* Text data extracted from pages *
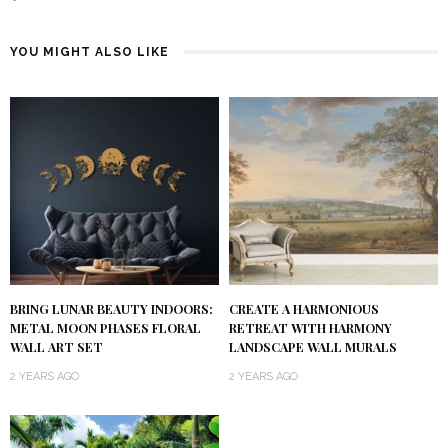
YOU MIGHT ALSO LIKE
BRING LUNAR BEAUTY INDOORS:
CREATE A HARMONIOUS
METAL MOON PHASES FLORAL
RETREAT WITH HARMONY
WALL ART SET
LANDSCAPE WALL MURALS
2 YEARS AGO
2 YEARS AGO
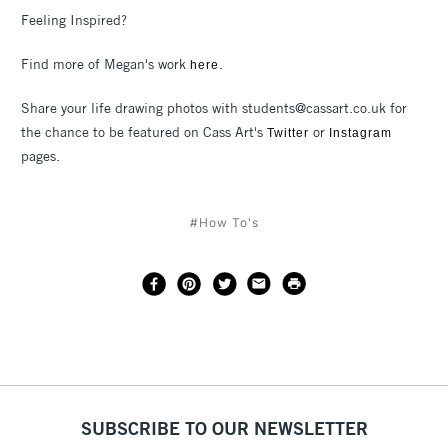
Feeling Inspired?
Find more of Megan's work
.
here
Share your life drawing photos with students@cassart.co.uk for
the chance to be featured on Cass Art's
or
Twitter
Instagram
pages.
#How To's
SUBSCRIBE TO OUR NEWSLETTER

* Task details *
Print every line of text from all the items above word for word, leaving out the pictures.

* Answer section *
YOU MIGHT ALSO LIKE
BRING LUNAR BEAUTY INDOORS:
CREATE A HARMONIOUS
METAL MOON PHASES FLORAL
RETREAT WITH HARMONY
WALL ART SET
LANDSCAPE WALL MURALS
2 YEARS AGO
2 YEARS AGO
Feeling Inspired?
Find more of Megan's work
.
here
Share your life drawing photos with students@cassart.co.uk for
the chance to be featured on Cass Art's
or
Twitter
Instagram
pages.
#How To's
SUBSCRIBE TO OUR NEWSLETTER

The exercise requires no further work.